Bookbinding Now

Susan Mills has started an audio interview project called Bookbinding Now. She interviewed me last week, and we talked for about fifteen minutes about book conservation, my background, and tools. I have to confess I haven’t listened to it, since hearing the sound of my own recorded voice makes me cringe.  But apart from Susan and myself, I encourage everyone else to check it out.

Tearing Very Thin Tissue Strips

There are many techniques to make thin strips of tissue, useful for paper repairs between lines of text or even between letters on a page.  One relatively easy method I’ve been using involves modifying a standard ‘2a’ jewelers tweezers. I find Dumont, Swiss made, to be of superior quality.  It is a fairly easy way to get long, parallel strips, or intricately curved parallel strips.

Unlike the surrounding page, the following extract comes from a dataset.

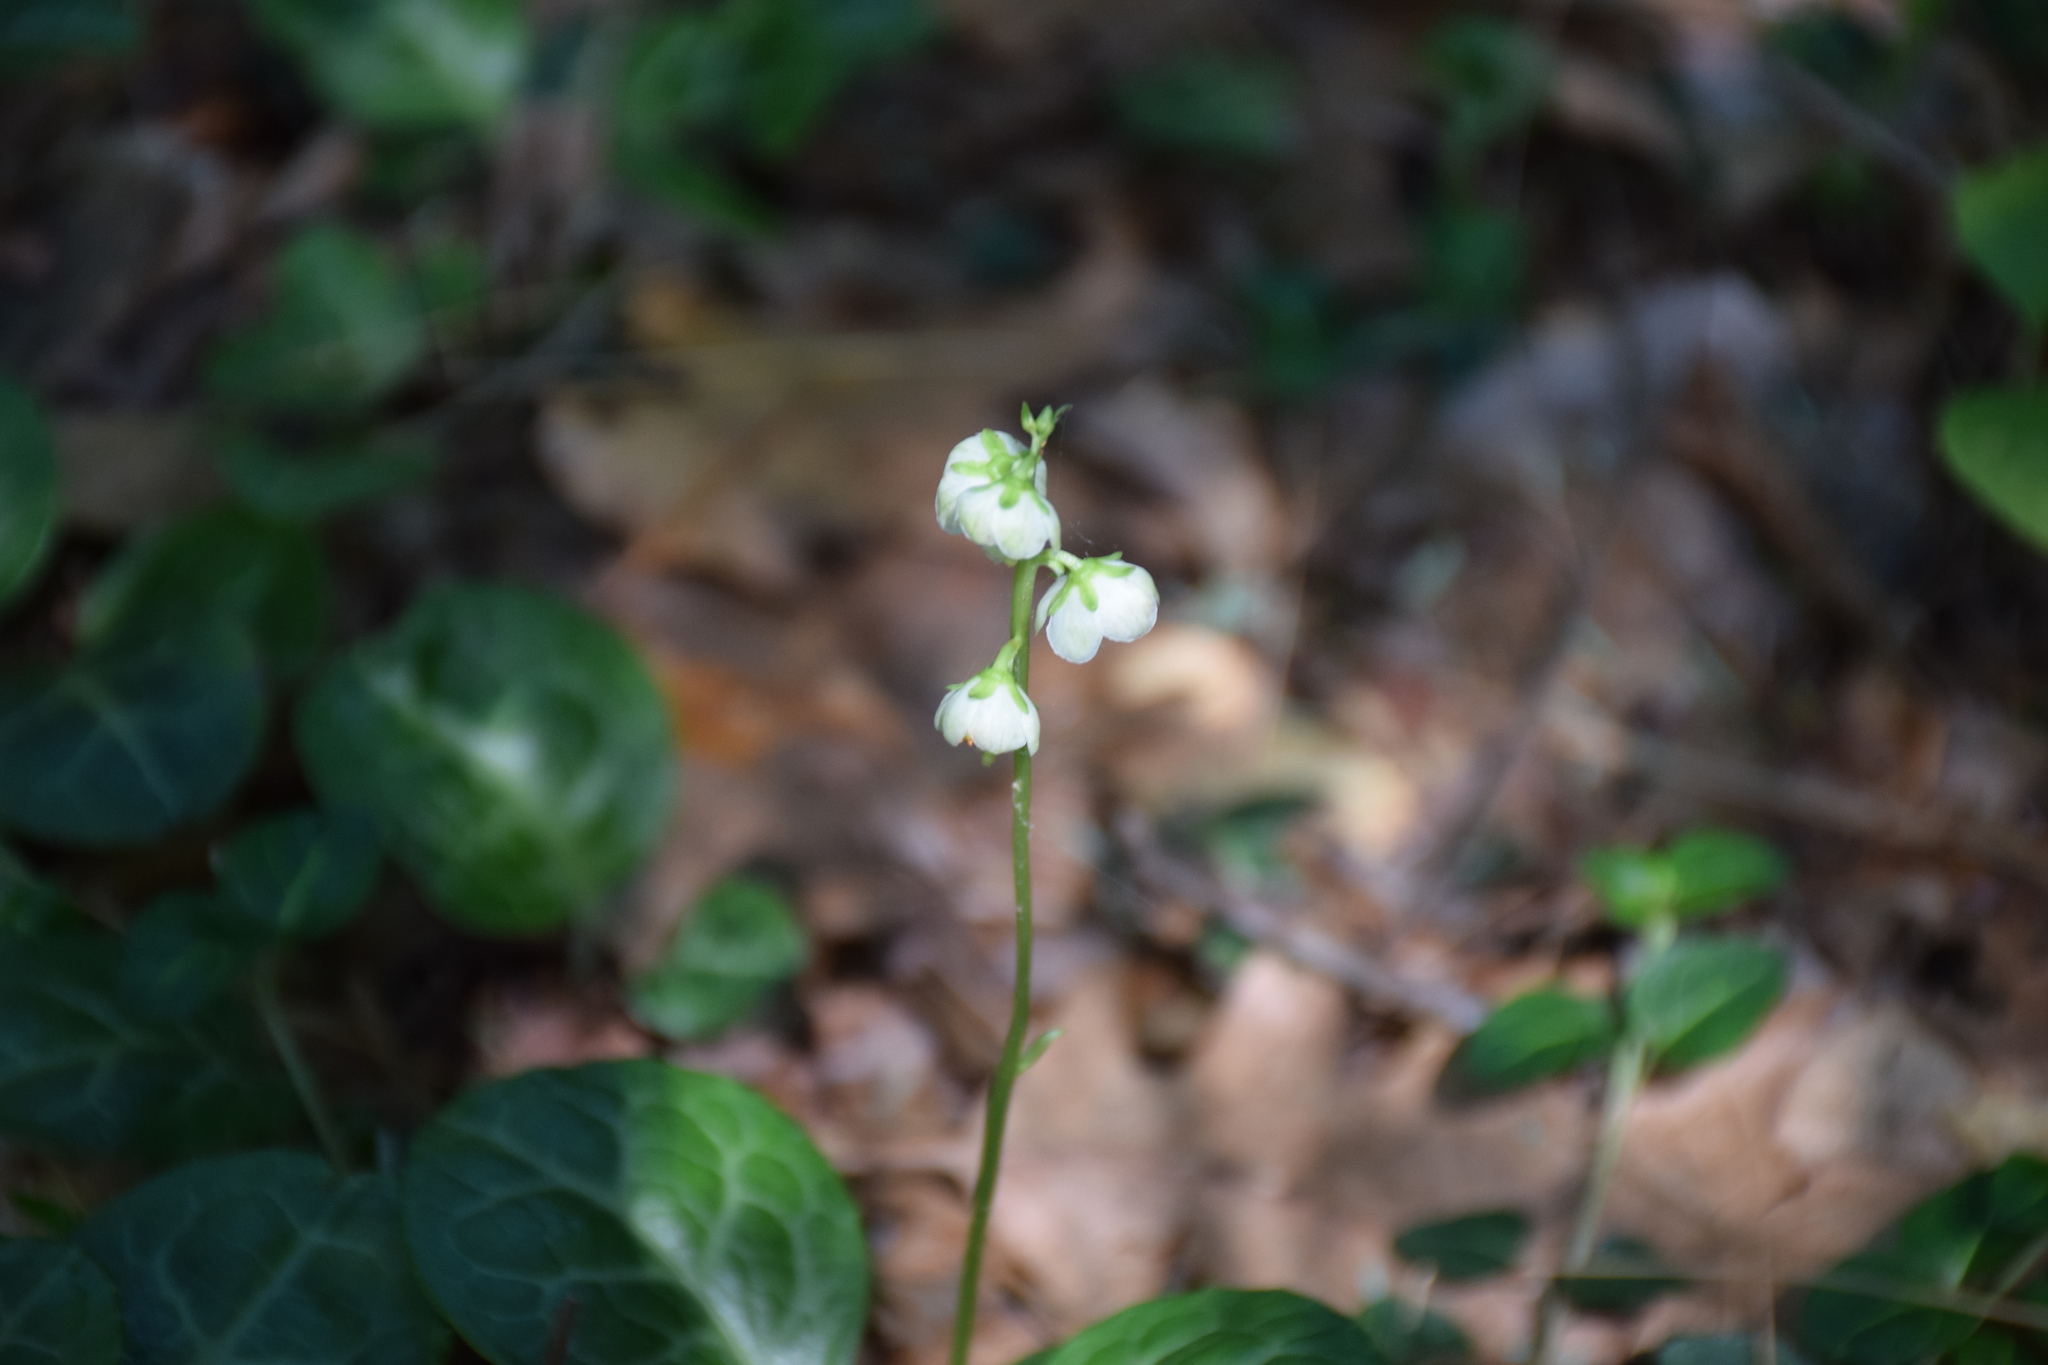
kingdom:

The tips are reshaped, either by filing or abrasives, made round,  thinner and can be sharpened.  A sharper tip will cut through more fibers, with less of a feathered edge.  A more rounded tip will create a larger feathered edge.  Tweezers are made from unhardened steel, so they are easy to reshape. The number of fibers cut through can also be controlled by the amount of pressure when scoring, and by the hardness of the material that the tissue is scored on.

The width of the lines scored can be easily adjusted by using holding your index finger in between the blades.  Someday I will thread a screw through one of the blade arms, to allow an even more precise adjustment.  But even as it is, it is possible to score strips as thin as .5 mm, and scoring both sides of the repair halves the amount of time spent scoring.